* WORK TO COMPLETE
Where the records below show a line containing "Volume and Open Interest", start copying; end with the line containing "FUTURES AND OPTIONS", and copy it too.

* DATASET RECORDS
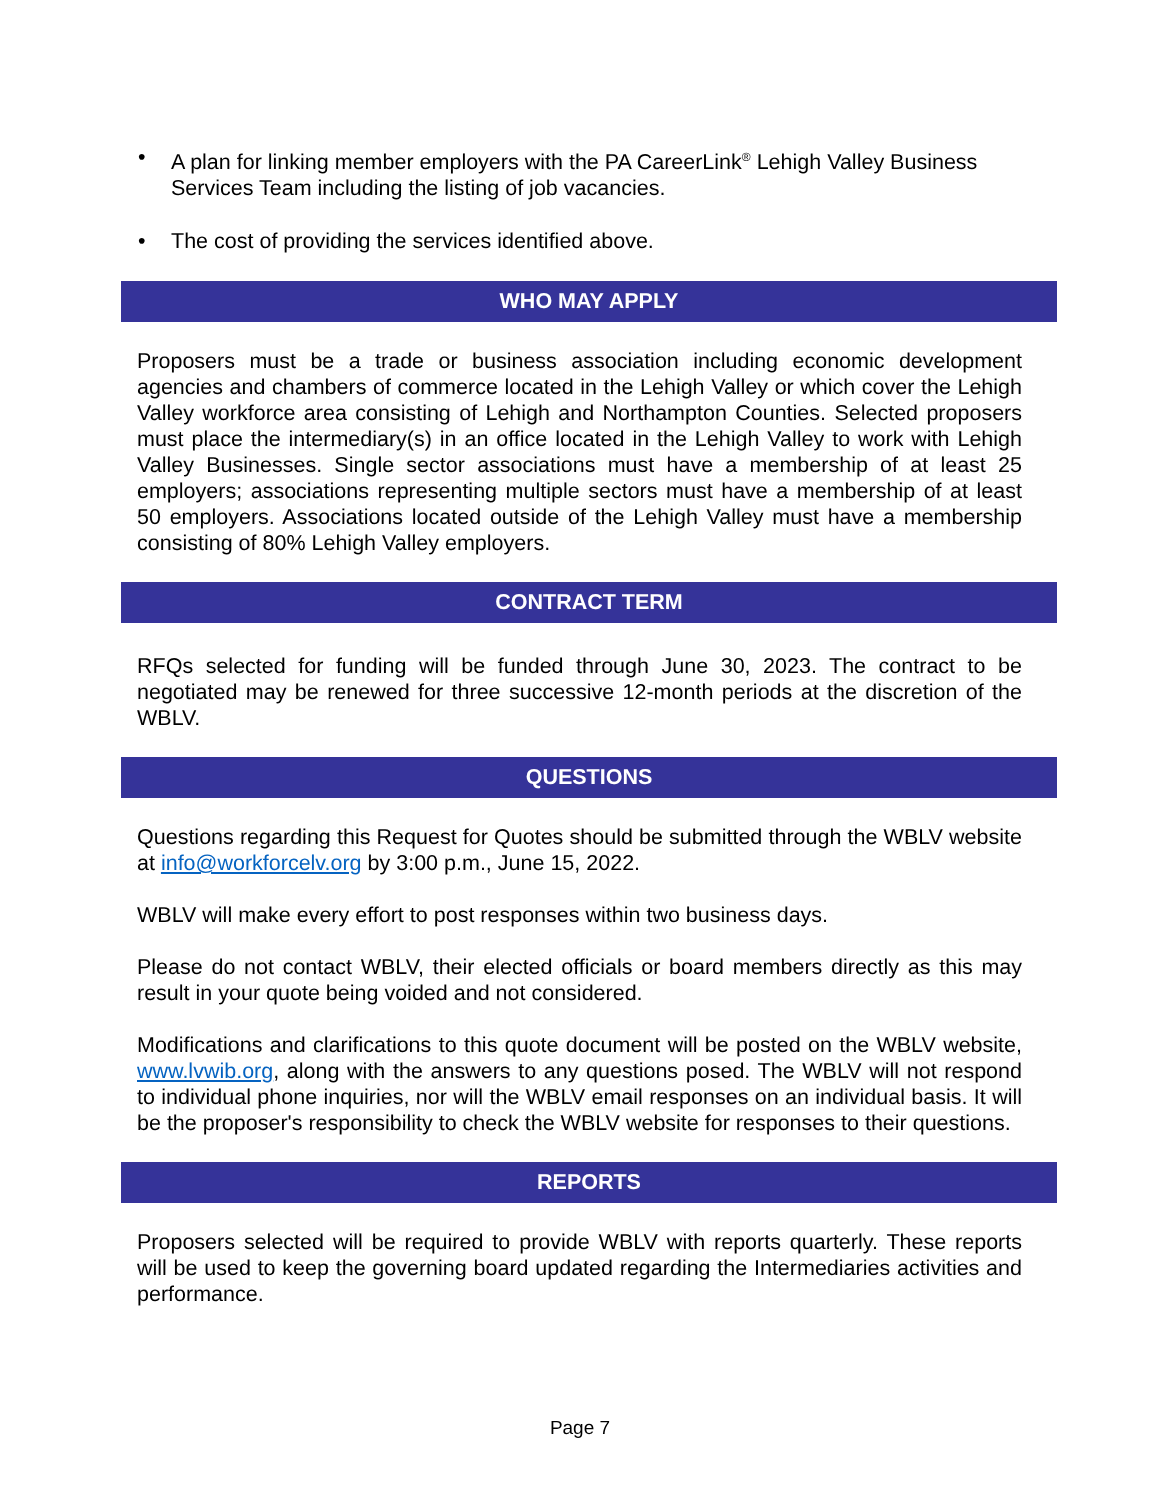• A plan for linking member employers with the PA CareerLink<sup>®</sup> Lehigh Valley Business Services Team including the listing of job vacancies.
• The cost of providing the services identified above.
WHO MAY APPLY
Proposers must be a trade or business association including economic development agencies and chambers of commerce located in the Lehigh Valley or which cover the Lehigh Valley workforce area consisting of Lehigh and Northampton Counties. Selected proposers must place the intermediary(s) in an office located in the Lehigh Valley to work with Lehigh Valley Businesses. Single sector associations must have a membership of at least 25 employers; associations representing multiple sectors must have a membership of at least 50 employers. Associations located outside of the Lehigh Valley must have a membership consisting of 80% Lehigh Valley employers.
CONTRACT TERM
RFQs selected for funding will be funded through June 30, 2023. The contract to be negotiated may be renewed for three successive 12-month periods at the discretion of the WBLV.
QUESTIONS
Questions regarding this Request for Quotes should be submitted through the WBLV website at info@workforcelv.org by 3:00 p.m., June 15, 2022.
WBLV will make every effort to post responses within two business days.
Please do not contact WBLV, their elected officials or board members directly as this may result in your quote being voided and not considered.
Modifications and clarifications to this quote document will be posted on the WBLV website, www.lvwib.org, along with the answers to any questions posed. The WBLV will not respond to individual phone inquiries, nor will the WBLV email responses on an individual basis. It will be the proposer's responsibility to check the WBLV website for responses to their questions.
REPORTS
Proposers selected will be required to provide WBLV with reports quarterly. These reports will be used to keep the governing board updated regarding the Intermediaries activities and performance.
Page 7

--

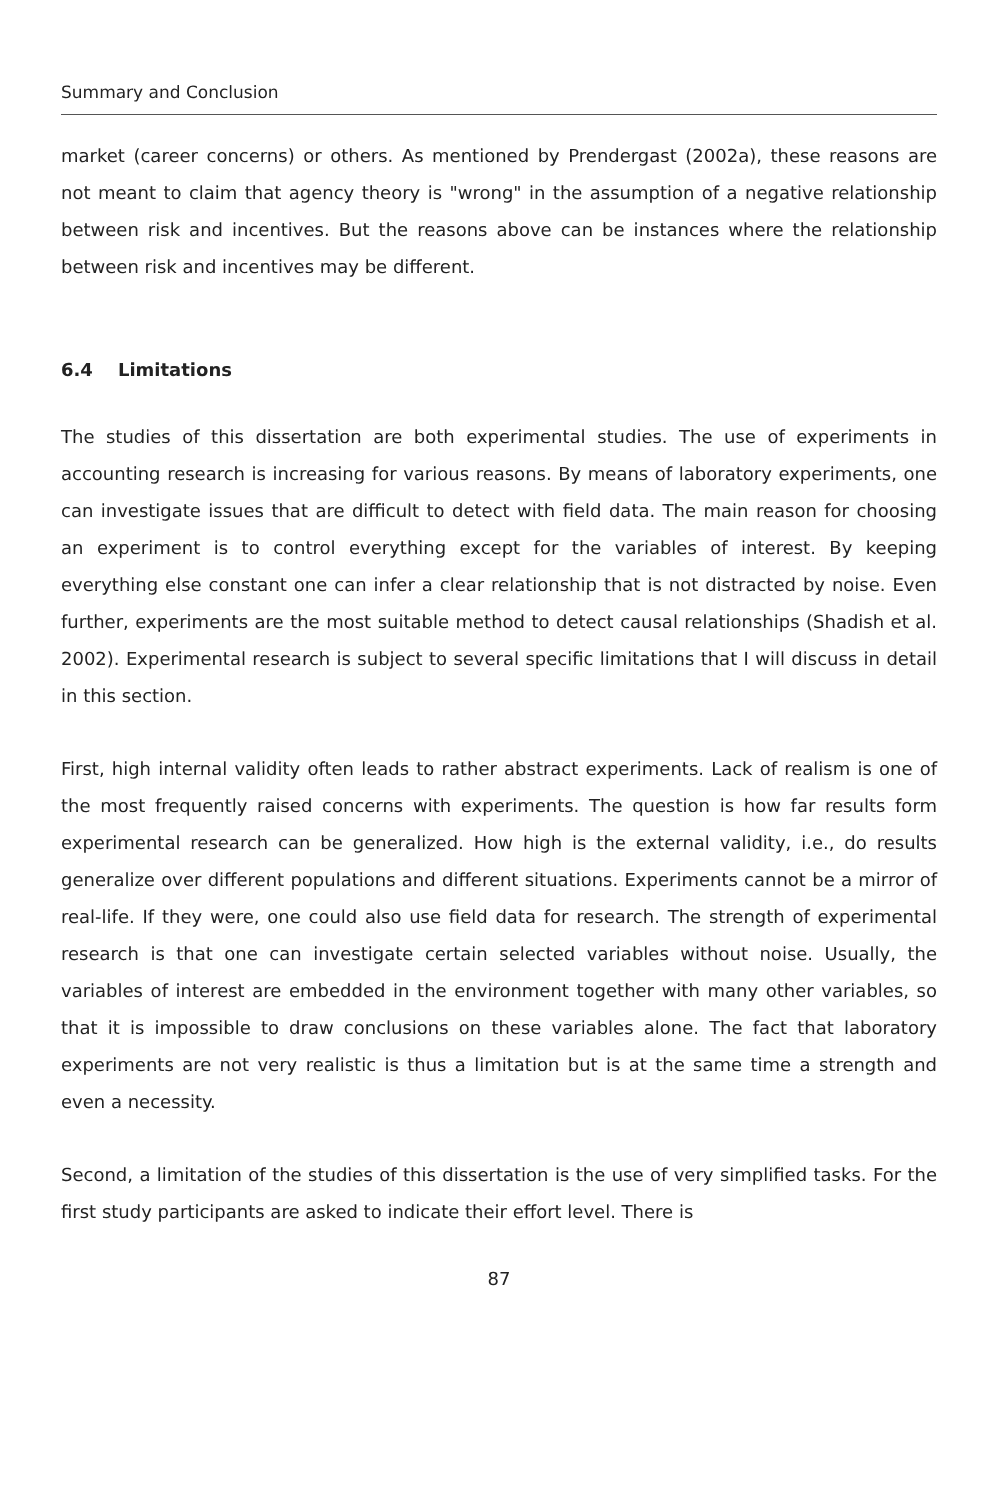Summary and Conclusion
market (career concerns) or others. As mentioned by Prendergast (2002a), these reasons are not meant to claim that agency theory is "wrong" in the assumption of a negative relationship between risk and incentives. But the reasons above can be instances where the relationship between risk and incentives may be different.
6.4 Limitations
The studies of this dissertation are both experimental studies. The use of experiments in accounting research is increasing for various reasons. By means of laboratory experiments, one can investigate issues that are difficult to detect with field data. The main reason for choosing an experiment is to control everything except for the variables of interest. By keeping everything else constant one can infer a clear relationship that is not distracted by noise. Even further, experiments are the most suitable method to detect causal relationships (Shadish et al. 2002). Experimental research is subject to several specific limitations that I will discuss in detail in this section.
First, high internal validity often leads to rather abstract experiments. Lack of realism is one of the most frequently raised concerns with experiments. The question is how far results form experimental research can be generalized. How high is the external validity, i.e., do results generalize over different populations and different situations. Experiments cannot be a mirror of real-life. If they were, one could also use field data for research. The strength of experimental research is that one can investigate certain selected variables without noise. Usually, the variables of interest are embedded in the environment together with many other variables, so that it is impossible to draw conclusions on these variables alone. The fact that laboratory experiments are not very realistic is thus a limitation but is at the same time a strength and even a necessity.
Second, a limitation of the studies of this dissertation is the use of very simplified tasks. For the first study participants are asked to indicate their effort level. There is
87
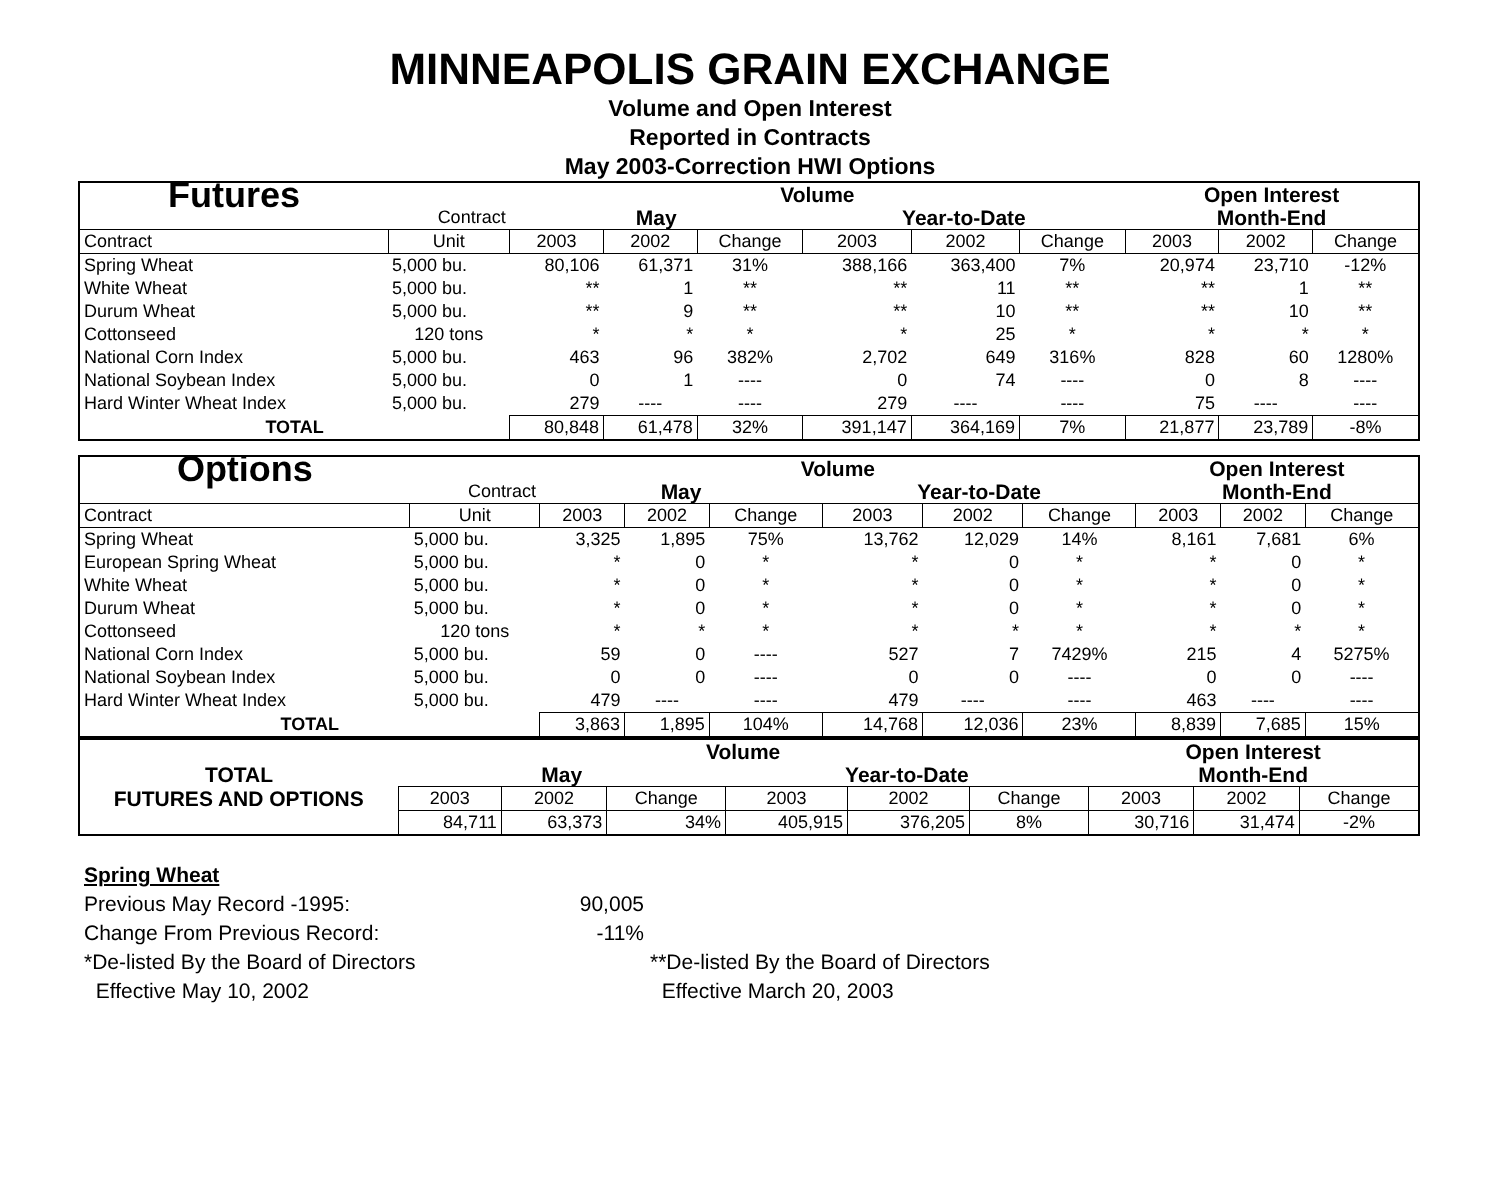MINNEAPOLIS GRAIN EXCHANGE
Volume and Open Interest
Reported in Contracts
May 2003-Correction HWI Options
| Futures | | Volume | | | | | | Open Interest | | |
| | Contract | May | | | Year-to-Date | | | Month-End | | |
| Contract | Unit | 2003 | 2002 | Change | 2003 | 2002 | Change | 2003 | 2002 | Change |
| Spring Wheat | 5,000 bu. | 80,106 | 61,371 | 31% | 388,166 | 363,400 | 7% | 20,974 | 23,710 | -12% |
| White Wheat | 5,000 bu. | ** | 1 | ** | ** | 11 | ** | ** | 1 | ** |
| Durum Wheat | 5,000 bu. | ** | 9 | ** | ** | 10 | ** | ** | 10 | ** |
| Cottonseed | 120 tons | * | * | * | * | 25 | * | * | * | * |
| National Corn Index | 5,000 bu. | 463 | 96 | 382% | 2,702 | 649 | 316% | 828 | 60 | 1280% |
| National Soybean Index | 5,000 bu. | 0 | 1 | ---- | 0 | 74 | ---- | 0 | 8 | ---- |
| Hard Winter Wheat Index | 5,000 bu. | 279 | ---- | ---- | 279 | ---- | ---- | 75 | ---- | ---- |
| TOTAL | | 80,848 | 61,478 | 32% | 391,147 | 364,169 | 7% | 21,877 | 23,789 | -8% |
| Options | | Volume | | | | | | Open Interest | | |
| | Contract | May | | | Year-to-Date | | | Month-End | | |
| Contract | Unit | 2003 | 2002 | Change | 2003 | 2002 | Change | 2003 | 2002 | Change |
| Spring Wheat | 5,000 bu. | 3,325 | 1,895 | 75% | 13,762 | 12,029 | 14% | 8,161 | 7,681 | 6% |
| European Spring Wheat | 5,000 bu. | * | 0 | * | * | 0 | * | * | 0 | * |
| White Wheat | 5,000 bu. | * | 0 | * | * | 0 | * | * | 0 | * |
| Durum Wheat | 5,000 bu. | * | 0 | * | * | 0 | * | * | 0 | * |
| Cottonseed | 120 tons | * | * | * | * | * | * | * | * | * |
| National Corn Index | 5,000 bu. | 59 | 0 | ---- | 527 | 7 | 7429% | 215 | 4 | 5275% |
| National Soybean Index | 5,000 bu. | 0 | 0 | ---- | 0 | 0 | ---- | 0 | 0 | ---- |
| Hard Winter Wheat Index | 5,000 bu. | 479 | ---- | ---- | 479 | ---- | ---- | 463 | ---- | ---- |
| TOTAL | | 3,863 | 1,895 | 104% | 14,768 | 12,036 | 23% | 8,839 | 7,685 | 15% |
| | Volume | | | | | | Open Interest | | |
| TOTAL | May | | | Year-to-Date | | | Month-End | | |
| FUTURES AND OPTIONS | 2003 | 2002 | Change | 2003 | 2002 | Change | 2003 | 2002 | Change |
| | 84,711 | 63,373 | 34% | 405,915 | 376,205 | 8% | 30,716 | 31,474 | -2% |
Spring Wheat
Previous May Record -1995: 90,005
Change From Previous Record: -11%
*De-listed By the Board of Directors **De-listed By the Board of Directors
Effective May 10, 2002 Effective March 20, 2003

* REPLY TO THE EXERCISE
Volume and Open Interest
Reported in Contracts
May 2003-Correction HWI Options
| Futures | | Volume | | | | | | Open Interest | | |
| | Contract | May | | | Year-to-Date | | | Month-End | | |
| Contract | Unit | 2003 | 2002 | Change | 2003 | 2002 | Change | 2003 | 2002 | Change |
| Spring Wheat | 5,000 bu. | 80,106 | 61,371 | 31% | 388,166 | 363,400 | 7% | 20,974 | 23,710 | -12% |
| White Wheat | 5,000 bu. | ** | 1 | ** | ** | 11 | ** | ** | 1 | ** |
| Durum Wheat | 5,000 bu. | ** | 9 | ** | ** | 10 | ** | ** | 10 | ** |
| Cottonseed | 120 tons | * | * | * | * | 25 | * | * | * | * |
| National Corn Index | 5,000 bu. | 463 | 96 | 382% | 2,702 | 649 | 316% | 828 | 60 | 1280% |
| National Soybean Index | 5,000 bu. | 0 | 1 | ---- | 0 | 74 | ---- | 0 | 8 | ---- |
| Hard Winter Wheat Index | 5,000 bu. | 279 | ---- | ---- | 279 | ---- | ---- | 75 | ---- | ---- |
| TOTAL | | 80,848 | 61,478 | 32% | 391,147 | 364,169 | 7% | 21,877 | 23,789 | -8% |
| Options | | Volume | | | | | | Open Interest | | |
| | Contract | May | | | Year-to-Date | | | Month-End | | |
| Contract | Unit | 2003 | 2002 | Change | 2003 | 2002 | Change | 2003 | 2002 | Change |
| Spring Wheat | 5,000 bu. | 3,325 | 1,895 | 75% | 13,762 | 12,029 | 14% | 8,161 | 7,681 | 6% |
| European Spring Wheat | 5,000 bu. | * | 0 | * | * | 0 | * | * | 0 | * |
| White Wheat | 5,000 bu. | * | 0 | * | * | 0 | * | * | 0 | * |
| Durum Wheat | 5,000 bu. | * | 0 | * | * | 0 | * | * | 0 | * |
| Cottonseed | 120 tons | * | * | * | * | * | * | * | * | * |
| National Corn Index | 5,000 bu. | 59 | 0 | ---- | 527 | 7 | 7429% | 215 | 4 | 5275% |
| National Soybean Index | 5,000 bu. | 0 | 0 | ---- | 0 | 0 | ---- | 0 | 0 | ---- |
| Hard Winter Wheat Index | 5,000 bu. | 479 | ---- | ---- | 479 | ---- | ---- | 463 | ---- | ---- |
| TOTAL | | 3,863 | 1,895 | 104% | 14,768 | 12,036 | 23% | 8,839 | 7,685 | 15% |
| | Volume | | | | | | Open Interest | | |
| TOTAL | May | | | Year-to-Date | | | Month-End | | |
| FUTURES AND OPTIONS | 2003 | 2002 | Change | 2003 | 2002 | Change | 2003 | 2002 | Change |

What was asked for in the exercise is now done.